Laurent Gouindé Sedego (born March 15, 1956) is a politician and former military officer from Burkina Faso. He served as Minister of Agriculture, Water and Fisheries Resources from 2008 to 2013.

Sedego was born in Arbinda. He served in the military and was Director of the National People's Service from 1985 to 1987, then Secretary-General of the Ministry of Defense from 1987 to 1988. He was appointed as Minister of Farmers' Cooperative Action on August 23, 1988 and remained in that position until 1990. After that stint in the government, he was National Coordinator of the Fight Against Desertification in Burkina Faso (LUCODEB) Programme from 1991 to 1993.

Sedego was later appointed as Minister of the Environment and Quality of Life on January 17, 2004. Four years later, on March 23, 2008, he was moved from the post of Minister of the Environment to that of Minister of Agriculture, Water and Fisheries Resources.

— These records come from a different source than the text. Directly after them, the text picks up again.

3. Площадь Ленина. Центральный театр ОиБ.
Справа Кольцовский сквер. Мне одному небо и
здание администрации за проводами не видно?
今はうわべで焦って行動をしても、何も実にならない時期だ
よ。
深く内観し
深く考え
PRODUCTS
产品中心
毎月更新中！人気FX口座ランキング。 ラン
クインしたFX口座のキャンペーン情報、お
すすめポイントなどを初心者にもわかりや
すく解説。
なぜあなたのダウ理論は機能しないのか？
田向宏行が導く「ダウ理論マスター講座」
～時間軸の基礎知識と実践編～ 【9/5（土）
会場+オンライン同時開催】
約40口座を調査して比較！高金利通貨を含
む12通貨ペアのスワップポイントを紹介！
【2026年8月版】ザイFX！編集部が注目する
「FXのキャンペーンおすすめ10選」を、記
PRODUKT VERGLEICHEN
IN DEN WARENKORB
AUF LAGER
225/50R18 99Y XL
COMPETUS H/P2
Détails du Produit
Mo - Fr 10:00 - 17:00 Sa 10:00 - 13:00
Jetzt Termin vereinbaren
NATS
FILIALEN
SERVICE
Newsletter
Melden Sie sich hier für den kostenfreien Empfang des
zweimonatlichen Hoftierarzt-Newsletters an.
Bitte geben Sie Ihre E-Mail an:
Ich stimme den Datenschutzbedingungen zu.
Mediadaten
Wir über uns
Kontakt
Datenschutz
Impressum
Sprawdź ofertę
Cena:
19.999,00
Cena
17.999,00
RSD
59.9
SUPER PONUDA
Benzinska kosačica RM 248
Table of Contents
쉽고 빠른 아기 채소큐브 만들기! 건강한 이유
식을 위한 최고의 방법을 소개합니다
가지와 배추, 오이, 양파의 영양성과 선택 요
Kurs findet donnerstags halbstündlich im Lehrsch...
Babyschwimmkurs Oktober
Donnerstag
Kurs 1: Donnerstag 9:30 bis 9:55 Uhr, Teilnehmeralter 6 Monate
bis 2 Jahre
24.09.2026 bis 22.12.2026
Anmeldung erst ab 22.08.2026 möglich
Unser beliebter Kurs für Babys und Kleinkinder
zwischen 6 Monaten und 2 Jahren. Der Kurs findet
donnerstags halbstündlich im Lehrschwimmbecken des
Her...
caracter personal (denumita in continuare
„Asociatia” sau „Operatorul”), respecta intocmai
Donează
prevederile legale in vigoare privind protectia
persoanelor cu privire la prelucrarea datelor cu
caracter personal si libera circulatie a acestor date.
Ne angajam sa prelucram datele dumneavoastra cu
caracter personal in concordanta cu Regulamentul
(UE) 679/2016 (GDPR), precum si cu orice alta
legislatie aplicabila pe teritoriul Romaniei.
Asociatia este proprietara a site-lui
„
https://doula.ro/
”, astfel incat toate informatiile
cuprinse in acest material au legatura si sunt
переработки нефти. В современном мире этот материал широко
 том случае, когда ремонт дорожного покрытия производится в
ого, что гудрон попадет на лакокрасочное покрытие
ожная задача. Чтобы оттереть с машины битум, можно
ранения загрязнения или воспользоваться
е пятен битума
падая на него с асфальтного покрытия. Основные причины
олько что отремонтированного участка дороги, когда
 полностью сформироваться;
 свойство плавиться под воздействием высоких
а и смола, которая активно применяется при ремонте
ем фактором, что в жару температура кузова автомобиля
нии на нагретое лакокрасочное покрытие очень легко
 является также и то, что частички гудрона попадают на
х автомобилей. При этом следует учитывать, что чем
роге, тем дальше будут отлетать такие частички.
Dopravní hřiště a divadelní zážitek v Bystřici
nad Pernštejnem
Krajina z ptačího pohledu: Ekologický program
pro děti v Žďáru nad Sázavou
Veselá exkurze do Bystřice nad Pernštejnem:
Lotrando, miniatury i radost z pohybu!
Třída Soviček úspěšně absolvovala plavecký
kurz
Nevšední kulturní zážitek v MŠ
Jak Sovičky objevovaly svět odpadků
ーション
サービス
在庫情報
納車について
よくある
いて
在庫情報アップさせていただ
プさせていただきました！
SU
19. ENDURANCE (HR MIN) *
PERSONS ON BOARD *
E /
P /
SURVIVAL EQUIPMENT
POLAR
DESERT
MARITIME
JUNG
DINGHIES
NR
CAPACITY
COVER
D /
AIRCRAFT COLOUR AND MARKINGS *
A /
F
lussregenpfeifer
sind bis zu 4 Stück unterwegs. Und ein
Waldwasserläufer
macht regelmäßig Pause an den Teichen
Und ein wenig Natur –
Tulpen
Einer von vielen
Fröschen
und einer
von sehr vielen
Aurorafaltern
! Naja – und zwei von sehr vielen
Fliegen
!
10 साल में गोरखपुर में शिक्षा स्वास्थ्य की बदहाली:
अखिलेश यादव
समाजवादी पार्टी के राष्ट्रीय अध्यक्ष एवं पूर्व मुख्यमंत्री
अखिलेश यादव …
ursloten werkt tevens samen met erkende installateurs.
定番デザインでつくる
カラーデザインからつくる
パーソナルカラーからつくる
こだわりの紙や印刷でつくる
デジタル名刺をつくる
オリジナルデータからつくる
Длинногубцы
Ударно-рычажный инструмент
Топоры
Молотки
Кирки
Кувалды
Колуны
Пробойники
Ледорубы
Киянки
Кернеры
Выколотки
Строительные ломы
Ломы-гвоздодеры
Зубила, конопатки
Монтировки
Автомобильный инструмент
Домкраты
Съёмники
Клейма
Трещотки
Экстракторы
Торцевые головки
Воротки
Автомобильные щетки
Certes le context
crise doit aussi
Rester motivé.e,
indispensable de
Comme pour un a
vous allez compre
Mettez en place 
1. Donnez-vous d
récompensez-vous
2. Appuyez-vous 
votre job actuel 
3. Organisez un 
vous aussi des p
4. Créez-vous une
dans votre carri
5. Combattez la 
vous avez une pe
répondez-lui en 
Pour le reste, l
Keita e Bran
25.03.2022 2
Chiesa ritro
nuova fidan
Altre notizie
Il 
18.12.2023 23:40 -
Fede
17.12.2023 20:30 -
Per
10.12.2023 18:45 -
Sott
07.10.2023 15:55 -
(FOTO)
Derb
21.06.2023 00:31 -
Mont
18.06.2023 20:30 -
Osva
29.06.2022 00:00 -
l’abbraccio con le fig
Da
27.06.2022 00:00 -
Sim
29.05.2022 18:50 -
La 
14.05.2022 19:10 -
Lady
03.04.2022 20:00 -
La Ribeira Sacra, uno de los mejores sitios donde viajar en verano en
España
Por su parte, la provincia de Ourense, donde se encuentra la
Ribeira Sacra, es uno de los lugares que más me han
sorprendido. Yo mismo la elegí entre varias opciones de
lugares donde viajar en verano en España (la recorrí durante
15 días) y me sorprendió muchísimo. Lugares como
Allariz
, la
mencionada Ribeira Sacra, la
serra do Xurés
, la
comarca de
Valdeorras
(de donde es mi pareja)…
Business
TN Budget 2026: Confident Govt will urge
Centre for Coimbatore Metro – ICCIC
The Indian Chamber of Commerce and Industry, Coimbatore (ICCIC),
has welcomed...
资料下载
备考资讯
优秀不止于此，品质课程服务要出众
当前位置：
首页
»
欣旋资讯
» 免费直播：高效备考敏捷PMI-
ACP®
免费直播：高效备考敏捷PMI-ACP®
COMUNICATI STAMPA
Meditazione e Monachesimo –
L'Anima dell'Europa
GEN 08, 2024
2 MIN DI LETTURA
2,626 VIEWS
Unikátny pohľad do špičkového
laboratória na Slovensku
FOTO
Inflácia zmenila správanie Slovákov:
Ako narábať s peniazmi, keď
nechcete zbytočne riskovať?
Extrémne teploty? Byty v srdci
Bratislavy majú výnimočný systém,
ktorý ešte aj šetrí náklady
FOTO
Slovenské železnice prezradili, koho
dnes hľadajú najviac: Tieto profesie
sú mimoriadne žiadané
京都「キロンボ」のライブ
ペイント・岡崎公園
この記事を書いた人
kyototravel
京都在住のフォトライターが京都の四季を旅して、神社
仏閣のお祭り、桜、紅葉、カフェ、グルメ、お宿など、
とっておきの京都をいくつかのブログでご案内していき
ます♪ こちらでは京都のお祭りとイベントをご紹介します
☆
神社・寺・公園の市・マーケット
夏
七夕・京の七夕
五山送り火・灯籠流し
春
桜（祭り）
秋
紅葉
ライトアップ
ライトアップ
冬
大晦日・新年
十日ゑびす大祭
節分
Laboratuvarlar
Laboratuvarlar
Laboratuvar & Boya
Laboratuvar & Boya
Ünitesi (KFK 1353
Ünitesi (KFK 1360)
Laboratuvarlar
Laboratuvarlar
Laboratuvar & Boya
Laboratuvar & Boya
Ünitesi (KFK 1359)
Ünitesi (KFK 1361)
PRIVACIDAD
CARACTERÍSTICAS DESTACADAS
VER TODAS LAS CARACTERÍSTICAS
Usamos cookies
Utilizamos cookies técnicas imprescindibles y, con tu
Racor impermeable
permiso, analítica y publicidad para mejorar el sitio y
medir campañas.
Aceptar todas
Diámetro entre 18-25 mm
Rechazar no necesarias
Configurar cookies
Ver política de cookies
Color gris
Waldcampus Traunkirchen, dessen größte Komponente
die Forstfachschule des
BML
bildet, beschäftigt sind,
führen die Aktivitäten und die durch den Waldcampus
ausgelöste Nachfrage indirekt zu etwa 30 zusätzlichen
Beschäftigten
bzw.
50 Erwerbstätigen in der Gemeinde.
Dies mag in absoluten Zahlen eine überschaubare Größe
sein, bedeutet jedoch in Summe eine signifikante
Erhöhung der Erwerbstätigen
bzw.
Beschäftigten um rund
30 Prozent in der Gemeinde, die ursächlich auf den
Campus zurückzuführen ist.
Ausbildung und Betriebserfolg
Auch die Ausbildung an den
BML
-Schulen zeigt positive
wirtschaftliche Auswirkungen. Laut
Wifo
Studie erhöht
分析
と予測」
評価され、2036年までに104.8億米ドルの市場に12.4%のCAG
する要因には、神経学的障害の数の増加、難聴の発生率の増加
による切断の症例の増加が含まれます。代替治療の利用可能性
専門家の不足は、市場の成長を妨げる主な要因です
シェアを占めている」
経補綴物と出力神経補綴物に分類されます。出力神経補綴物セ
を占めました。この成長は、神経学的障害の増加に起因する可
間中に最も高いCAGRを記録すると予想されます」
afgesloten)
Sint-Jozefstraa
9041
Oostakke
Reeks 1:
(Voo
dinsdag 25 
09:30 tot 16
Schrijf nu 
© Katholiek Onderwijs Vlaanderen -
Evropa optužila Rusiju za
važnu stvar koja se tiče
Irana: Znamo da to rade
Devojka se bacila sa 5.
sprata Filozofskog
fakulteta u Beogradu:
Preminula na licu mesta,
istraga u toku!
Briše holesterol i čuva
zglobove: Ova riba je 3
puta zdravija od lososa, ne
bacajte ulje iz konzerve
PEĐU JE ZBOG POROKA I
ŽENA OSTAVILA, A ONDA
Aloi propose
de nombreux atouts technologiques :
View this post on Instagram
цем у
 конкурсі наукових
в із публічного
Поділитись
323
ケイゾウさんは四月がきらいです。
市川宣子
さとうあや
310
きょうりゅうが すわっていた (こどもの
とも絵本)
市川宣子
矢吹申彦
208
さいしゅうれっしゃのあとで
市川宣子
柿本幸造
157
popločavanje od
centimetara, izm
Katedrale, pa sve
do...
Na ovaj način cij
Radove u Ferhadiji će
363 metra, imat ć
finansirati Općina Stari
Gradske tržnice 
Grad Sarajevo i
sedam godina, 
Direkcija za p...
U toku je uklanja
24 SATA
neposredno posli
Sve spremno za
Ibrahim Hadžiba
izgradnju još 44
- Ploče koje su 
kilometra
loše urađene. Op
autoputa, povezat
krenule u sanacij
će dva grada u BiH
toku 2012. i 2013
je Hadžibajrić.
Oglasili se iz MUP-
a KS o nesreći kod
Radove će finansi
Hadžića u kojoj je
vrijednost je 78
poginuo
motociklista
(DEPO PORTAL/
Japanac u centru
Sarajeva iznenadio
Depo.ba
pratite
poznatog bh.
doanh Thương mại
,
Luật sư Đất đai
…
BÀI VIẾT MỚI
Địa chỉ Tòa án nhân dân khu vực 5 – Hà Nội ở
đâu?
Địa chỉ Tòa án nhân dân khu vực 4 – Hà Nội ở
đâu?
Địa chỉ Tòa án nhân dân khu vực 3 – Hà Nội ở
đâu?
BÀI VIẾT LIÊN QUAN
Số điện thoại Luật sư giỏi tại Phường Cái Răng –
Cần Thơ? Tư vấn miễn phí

In 2013, Prime Minister Luc Adolphe Tiao re-shuffled the cabinet, splitting the Ministry of Agriculture, Hydraulics and Fishery Resources into the Ministry of Agriculture and Food Security, headed by Mahama Zoungrana, and the Ministry of Water, Water Facilities and Sanitation, headed by Mamounata Belem. Sedego was not retained in the new cabinet.